Provavelmente não irá saber o que a acordou, aliás como é normal; Se o calor da noite, se a trovoada longínqua mas persistente como um ronronar surdo, se a chuva miúda e certa se as saudades que lhe roem o peito. O certo é que mais uma vez acordou e ainda é noite fechada.
Descalça foi à janela, abriu-a de par em par e deixou que a brisa fresca da noite lhe percorresse o corpo coberto pela translucida camisa de noite que lhe disfarçava as formas femininas. A aragem morna e o silencio apenas cortado pelo trovão ao longe enchiam-na de uma paz magoada que não sabia descrever. Na sua mesa de cabeceira repousava o diário aberto e a caneta, as palavras que ensaiara escrever para extirpar a dor, para arrancar aquele espinho eternamente cravado no seu coração e que não cessava de fazê-lo sangrar, eram como conchas vazias rolando na espuma da maré. Nada!Nem uma única palavra traduzia a amálgama de sentimentos que a assolavam. A noite carregada de nuvens ameaçadoras tinha uma estranha luminosidade, a luz da lua brilhava pardacenta por trás da densa cabeleira de nuvens emprestando ao ar aquela fulguração esquisita, amarelada, acobreada e algo rosada que caía do céu como um manto. O silêncio era absoluto! Nem o restolhar das aves nos ninhos, nem o pio de algum mocho ou ave nocturna, nem as folhas pareciam mexer-se. Nada bulia, era como se o mundo se tivesse imobilizado naquele instante, cristalizado, transformado em pedra por alguma Circe desconhecida que rondasse as estradas desertas e os perdidos caminhos dos homens.
Debruçada na janela deixava-se embalar pela morna brisa que lhe deixava os cabelos em desalinho e a percorria como uma carícia doce e suave. Os olhos fechados e o coração longe...Muito longe...Em outras noites, noutros braços bem mais reais que os do vento, noutras carícias mais ternas que as de uma noite de verão onde a chuva quente lhe encharcava a delicada camisa colando-a à pele. E o sonho, a dor, a ausência, o desejo de ter o que jamais teria, o que jamais seria seu, inundavam-lhe a alma subindo aos poucos, apertando-a, estrangulando-a como uma cobra traiçoeira num abraço fatal. O espinho cravava-se mais um pouco no seu coração e a dor tornava-se mais forte, dos olhos teimosamente cerrados desciam pesadas gotas que se juntavam às lágrimas vindas do céu. A tristeza do alto era como um xaile que lhe dava abrigo, que a escondia no seu seio e lhe dava de certa forma conforto. Tal como ela a natureza chorava, tal como ela a natureza estava ferida, magoada, só. Aquele silencio que o ribombar ainda manso e distante do trovão cortava fazia o seu peito elevar-se num espasmo cadenciado que aos poucos ia aliviando a amargura que, de certo, fora a causa do seu despertar e de mais outra noite de insónia. As sua lágrimas sentidas e quentes caiam junto com a chuva morna nas pedras da calçada engrossando a bátega que caía agora com mais força deixando-a de cabelos ensopados e a camisa totalmente colada à pele. Parecia nada sentir, entregava à noite a sua dor, a sua imensa dor que jamais confessava, que jamais dizia a extensão, o tamanho, o rasgão profundo que na sua vida havia sido feito.
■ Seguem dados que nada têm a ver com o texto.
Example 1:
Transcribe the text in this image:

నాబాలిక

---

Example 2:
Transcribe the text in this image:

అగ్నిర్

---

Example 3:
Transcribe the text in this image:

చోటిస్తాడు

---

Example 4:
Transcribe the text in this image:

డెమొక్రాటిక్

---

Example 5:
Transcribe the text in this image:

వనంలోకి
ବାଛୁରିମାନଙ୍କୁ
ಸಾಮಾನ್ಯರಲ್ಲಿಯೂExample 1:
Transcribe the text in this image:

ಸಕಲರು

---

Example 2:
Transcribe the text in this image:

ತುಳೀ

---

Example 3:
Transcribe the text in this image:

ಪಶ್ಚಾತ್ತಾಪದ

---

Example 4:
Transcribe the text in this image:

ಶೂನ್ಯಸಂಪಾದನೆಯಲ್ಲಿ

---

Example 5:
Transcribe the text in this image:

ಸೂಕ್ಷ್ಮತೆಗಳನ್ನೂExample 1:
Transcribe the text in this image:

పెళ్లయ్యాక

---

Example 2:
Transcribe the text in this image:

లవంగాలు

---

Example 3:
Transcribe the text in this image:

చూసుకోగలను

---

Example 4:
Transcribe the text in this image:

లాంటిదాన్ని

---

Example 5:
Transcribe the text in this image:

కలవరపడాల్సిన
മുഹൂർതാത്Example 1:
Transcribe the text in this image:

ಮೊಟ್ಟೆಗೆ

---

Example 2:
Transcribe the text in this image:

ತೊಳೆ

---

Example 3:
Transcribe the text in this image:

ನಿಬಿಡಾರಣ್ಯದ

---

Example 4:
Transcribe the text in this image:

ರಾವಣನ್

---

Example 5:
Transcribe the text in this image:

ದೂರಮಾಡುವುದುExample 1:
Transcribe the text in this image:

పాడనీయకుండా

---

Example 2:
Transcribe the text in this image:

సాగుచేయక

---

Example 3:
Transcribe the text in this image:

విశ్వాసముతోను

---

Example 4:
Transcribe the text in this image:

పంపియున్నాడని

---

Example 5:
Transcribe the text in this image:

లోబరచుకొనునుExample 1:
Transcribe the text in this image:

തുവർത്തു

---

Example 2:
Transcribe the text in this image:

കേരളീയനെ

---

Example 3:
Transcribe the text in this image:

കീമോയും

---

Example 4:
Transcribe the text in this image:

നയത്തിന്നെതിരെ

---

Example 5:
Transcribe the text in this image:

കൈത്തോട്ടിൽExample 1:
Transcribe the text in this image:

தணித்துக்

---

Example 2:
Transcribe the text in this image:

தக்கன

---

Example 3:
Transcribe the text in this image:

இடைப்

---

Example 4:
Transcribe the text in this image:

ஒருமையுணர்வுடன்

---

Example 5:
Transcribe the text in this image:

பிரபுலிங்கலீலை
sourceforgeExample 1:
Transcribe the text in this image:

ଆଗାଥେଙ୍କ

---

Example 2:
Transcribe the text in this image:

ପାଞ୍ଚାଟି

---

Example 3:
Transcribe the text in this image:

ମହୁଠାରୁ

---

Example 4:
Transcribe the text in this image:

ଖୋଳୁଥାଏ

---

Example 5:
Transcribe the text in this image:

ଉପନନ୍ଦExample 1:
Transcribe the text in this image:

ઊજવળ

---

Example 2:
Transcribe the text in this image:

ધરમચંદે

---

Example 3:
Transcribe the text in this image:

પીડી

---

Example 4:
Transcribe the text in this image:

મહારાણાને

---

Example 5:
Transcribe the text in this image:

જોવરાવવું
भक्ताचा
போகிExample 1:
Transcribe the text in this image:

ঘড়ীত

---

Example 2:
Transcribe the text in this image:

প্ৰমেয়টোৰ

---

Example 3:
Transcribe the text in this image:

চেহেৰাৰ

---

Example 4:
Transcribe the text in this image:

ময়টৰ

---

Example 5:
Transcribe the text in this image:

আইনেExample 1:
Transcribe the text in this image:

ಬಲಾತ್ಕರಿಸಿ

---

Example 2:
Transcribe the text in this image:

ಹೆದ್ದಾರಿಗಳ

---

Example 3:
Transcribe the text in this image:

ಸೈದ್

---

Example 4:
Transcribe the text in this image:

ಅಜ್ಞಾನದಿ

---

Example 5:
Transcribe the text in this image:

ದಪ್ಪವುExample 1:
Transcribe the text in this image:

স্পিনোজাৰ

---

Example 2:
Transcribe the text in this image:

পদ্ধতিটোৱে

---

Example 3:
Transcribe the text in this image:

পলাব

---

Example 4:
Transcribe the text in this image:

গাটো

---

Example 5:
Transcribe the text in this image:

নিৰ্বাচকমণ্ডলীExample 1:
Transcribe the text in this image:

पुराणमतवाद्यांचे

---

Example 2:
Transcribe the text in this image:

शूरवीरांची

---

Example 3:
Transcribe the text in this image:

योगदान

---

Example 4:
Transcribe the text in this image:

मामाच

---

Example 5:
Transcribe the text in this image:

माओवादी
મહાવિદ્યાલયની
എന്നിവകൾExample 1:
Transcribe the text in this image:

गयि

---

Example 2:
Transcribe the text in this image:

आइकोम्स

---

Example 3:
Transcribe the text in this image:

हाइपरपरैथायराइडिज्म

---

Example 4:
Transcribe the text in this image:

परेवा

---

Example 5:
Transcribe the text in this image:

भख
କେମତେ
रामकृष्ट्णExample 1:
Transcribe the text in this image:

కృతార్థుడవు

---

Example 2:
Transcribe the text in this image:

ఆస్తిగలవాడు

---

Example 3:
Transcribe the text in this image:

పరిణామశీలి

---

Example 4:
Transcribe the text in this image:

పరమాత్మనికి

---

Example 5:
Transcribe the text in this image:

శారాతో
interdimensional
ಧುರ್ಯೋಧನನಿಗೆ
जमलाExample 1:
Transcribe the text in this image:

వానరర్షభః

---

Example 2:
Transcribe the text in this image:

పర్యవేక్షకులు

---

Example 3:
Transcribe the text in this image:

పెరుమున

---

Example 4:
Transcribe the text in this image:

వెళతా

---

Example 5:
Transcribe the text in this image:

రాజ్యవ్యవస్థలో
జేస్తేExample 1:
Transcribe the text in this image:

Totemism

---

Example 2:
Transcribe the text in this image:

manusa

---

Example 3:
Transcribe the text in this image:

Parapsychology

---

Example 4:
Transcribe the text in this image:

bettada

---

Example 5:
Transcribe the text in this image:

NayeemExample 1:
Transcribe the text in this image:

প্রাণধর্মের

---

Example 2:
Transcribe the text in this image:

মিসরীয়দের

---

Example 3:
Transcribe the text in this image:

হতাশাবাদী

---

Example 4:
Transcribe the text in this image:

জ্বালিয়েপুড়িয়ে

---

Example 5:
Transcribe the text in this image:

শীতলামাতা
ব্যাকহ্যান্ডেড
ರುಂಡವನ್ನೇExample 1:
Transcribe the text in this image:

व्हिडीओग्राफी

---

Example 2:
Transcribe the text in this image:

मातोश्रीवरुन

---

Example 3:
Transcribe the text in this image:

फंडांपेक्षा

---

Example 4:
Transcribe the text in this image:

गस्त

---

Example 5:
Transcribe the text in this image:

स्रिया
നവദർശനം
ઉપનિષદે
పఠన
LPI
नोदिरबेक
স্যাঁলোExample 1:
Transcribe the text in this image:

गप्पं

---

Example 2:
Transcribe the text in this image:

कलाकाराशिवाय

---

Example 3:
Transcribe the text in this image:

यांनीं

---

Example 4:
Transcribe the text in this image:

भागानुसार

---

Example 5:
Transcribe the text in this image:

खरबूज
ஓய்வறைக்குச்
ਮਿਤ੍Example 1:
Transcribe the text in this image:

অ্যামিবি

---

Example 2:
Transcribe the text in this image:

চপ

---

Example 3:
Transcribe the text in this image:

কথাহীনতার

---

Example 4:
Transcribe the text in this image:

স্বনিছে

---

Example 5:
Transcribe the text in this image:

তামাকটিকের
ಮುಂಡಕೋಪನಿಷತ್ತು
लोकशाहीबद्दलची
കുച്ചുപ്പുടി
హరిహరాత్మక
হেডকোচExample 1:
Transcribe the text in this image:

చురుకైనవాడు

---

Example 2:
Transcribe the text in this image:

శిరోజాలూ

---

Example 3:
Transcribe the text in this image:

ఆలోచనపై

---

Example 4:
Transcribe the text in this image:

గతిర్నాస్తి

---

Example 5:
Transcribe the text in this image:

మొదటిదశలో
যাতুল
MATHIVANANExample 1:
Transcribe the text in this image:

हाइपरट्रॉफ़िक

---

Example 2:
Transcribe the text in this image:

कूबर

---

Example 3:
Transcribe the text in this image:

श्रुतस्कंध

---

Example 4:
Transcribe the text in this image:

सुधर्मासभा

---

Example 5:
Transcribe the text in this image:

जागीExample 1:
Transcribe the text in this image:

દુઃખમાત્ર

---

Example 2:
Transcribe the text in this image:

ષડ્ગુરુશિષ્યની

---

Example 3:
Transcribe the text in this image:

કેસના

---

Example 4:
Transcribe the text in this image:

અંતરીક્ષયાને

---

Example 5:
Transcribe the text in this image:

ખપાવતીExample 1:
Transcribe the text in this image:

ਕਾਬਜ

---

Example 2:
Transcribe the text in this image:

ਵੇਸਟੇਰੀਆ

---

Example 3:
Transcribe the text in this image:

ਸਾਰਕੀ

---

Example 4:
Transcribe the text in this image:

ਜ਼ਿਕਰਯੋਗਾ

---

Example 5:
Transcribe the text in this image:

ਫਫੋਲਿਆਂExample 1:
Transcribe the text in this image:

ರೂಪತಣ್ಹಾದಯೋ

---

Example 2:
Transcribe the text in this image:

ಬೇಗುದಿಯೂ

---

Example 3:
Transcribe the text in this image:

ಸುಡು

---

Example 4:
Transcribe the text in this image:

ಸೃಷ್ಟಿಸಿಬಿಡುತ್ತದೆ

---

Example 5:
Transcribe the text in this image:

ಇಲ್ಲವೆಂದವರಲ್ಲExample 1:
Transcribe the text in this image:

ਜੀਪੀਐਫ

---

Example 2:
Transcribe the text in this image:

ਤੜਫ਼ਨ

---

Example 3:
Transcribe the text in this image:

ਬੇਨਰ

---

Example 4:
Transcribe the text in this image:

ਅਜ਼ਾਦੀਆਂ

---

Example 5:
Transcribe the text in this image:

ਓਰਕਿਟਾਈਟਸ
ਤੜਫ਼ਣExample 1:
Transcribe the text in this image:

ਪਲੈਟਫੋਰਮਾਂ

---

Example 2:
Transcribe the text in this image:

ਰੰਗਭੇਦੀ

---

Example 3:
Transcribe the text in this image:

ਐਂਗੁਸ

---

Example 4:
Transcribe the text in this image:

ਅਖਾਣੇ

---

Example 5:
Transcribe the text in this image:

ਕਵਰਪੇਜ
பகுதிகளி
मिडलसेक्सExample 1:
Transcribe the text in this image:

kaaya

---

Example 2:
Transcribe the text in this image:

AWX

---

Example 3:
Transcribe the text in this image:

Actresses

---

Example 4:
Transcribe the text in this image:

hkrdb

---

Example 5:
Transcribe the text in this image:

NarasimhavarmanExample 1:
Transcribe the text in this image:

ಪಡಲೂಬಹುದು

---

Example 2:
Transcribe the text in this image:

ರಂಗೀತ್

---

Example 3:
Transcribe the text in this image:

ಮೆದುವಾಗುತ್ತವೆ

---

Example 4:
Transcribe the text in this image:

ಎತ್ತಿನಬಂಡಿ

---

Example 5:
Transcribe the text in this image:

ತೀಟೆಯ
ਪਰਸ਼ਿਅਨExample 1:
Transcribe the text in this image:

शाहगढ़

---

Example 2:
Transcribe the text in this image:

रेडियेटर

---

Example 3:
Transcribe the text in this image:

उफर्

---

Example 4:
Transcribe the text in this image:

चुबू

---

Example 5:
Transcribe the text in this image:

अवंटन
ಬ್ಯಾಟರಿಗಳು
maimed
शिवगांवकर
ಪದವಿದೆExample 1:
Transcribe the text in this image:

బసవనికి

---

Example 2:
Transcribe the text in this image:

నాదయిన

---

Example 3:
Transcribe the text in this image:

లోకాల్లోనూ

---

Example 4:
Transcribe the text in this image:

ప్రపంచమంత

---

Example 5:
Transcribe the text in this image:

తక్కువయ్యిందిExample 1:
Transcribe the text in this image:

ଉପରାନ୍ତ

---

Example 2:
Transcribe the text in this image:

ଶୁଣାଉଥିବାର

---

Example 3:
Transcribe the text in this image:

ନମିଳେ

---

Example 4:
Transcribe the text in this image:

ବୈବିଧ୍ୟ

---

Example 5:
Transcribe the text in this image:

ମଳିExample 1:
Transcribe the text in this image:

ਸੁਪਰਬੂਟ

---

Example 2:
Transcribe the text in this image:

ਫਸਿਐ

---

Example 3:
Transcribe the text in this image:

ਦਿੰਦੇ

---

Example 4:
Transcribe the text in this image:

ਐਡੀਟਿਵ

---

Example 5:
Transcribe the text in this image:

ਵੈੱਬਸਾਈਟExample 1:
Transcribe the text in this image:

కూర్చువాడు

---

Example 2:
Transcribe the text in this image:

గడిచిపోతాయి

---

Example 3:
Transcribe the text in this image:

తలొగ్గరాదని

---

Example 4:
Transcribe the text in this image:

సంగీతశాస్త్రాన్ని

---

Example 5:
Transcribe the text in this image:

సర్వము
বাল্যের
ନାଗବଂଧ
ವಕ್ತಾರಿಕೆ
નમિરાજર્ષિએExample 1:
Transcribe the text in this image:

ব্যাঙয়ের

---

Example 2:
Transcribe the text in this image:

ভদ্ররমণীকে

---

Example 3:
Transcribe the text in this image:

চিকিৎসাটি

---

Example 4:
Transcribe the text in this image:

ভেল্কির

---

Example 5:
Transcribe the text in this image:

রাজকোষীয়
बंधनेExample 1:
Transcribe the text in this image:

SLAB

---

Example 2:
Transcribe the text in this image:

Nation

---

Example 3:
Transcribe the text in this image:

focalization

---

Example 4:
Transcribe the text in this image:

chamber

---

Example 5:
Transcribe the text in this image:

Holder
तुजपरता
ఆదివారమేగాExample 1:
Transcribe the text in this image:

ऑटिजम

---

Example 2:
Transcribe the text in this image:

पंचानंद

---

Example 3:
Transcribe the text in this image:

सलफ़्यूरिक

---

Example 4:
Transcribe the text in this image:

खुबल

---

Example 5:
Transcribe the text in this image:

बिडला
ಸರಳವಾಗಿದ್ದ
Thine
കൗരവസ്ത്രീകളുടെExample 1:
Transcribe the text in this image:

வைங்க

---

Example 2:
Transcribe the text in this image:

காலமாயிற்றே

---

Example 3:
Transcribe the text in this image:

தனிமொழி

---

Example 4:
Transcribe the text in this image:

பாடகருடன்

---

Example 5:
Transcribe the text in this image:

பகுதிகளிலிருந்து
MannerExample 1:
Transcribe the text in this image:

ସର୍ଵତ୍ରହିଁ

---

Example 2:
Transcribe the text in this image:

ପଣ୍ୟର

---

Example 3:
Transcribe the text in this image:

A trovoada estava agora bem mais próxima e um relâmpago forte e brilhante risca o céu pardacento fazendo-a abrir os olhos e desfrutar do espectáculo. O ar ficou impregnado daquele cheiro característico das descargas eléctricas em tempo de chuva e por momentos a sua atenção elevou-se para o Alto, para aquela demonstração de força da natureza, tomou como que consciência do tamanho ridículo da sua dor, da sua própria pequenez frente a uma força como aquela. A dor abrandou, deixou-se tocar. E dos seus lábios um breve murmúrio se elevou que a aragem morna e as gotas de chuva quente levaram até se perder; Obrigada, obrigada!